Below are the records. Gather each line that holds "pixels".

(Data entries)
⁂

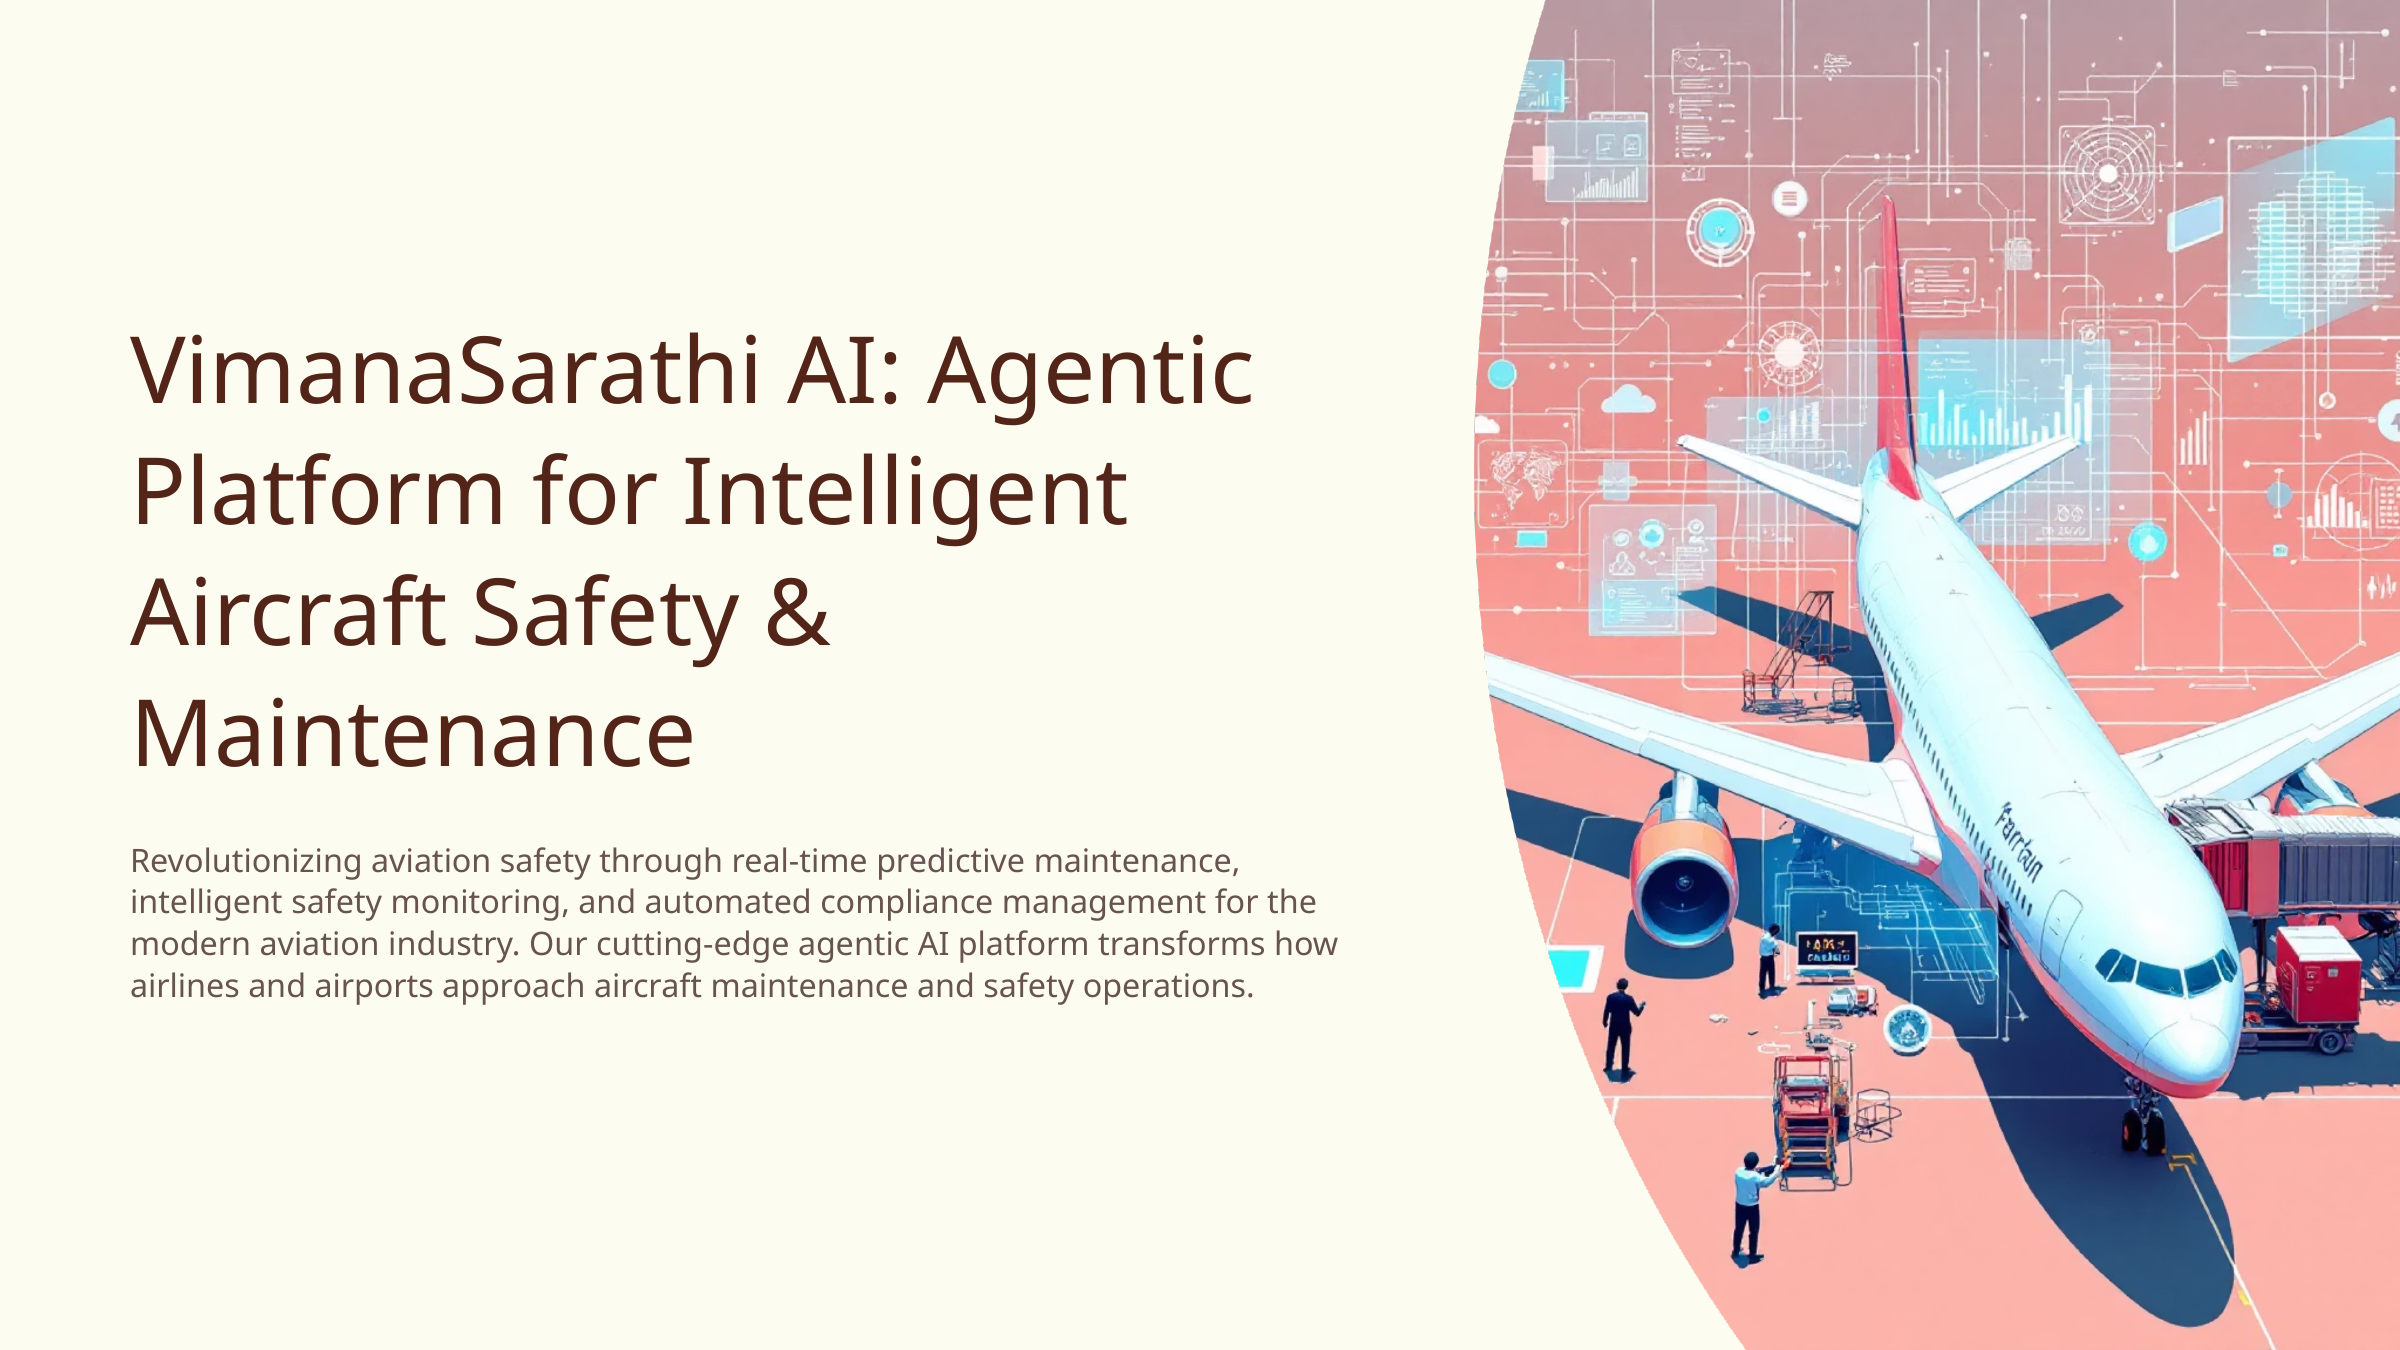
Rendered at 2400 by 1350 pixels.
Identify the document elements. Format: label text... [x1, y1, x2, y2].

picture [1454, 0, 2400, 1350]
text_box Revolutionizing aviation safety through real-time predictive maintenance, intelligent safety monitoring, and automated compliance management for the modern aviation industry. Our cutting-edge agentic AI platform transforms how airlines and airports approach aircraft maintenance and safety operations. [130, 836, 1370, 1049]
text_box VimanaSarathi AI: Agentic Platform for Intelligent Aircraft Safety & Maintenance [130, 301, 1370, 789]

⁂

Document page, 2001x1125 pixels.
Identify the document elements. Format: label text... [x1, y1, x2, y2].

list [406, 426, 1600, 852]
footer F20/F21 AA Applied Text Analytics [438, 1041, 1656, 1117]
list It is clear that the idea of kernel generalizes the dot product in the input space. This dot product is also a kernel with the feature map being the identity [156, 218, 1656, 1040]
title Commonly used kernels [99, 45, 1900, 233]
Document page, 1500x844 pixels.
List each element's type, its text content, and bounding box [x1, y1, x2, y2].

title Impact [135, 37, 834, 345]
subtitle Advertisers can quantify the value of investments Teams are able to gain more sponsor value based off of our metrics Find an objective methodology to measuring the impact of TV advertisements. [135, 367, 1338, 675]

⁂

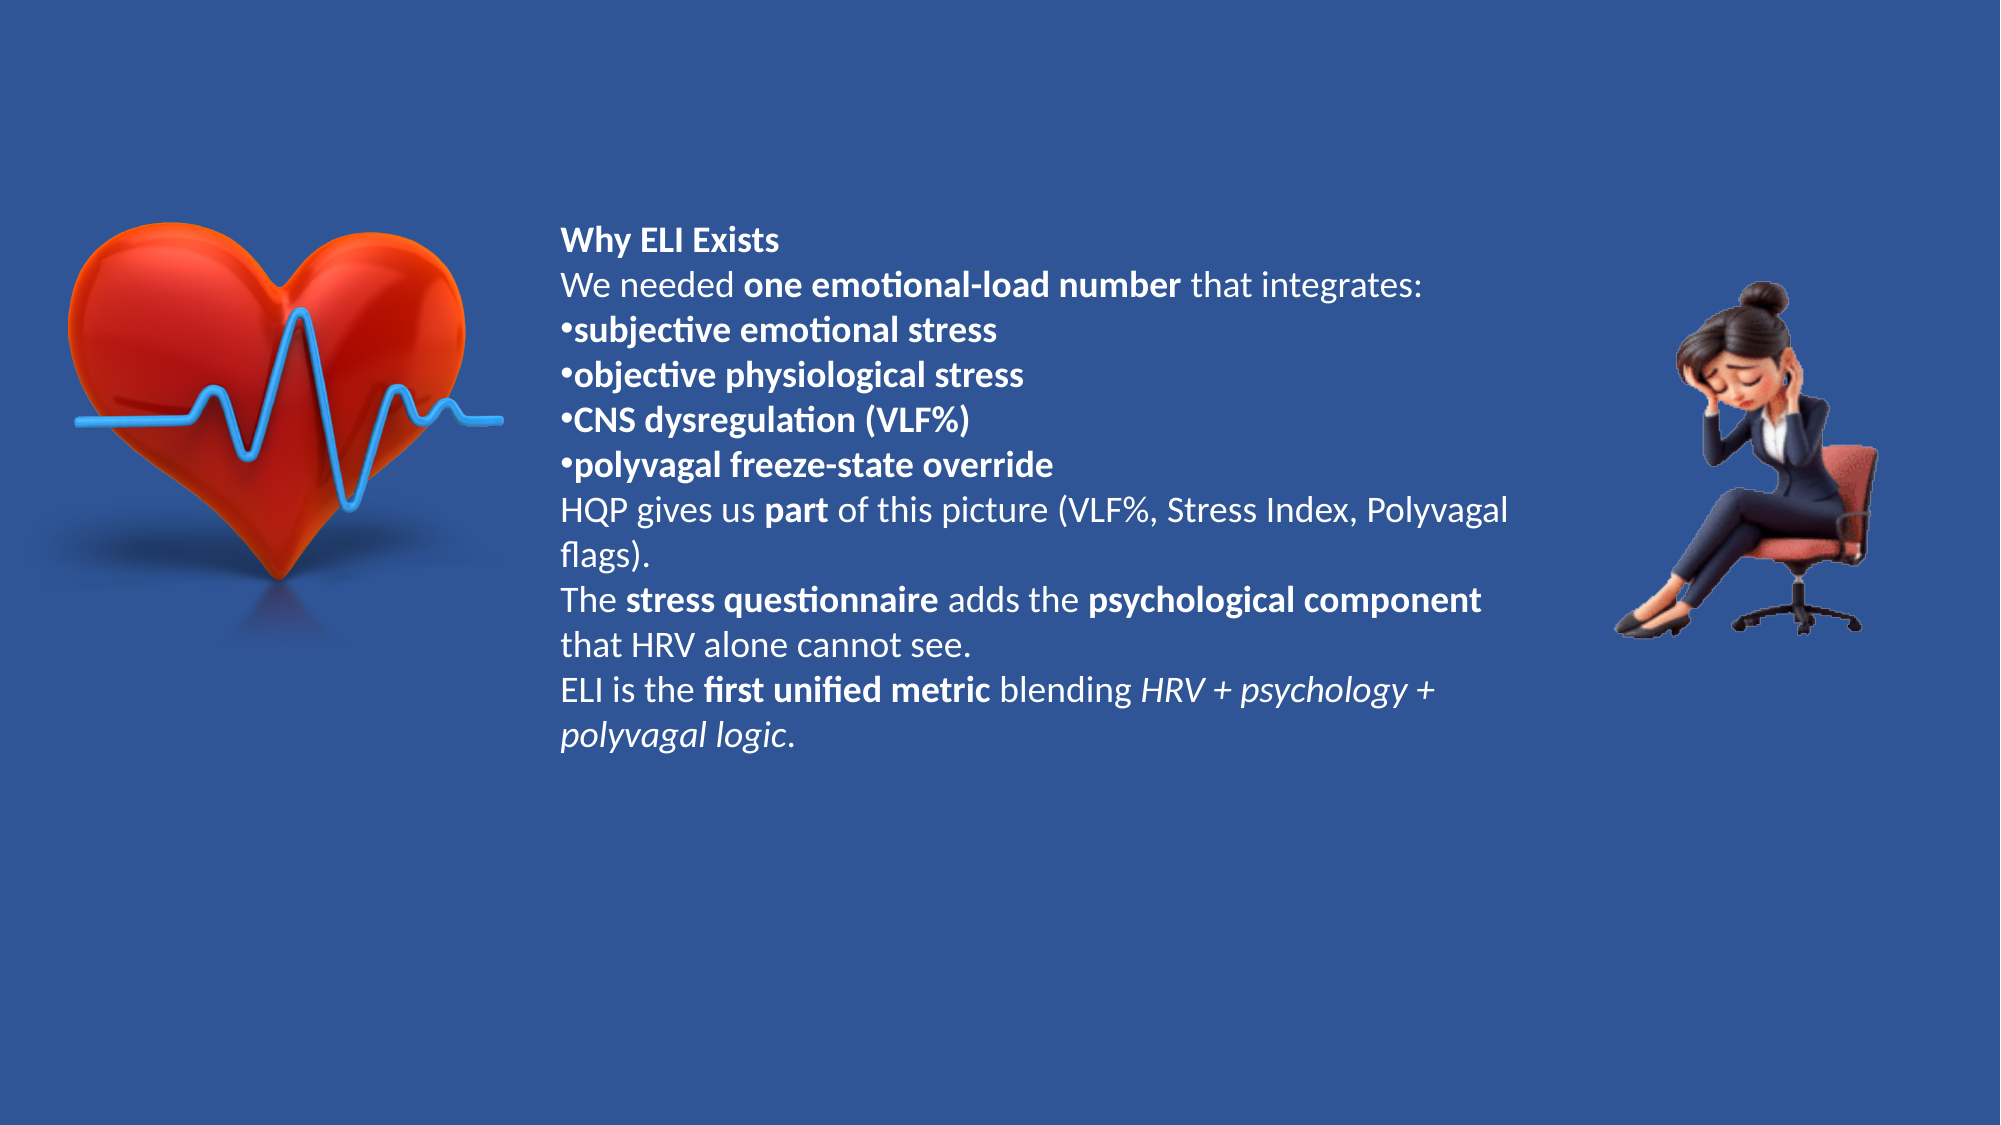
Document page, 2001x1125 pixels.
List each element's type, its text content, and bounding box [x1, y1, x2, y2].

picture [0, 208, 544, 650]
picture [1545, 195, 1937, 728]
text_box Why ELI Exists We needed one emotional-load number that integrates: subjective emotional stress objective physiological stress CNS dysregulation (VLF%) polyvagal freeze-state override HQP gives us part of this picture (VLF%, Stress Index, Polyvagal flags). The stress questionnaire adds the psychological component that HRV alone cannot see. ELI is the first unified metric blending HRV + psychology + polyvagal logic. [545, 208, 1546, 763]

⁂

**Completed exercise**
Rendered at 2400 by 1350 pixels.
Document page, 2001x1125 pixels.
Document page, 1500x844 pixels.
Document page, 2001x1125 pixels.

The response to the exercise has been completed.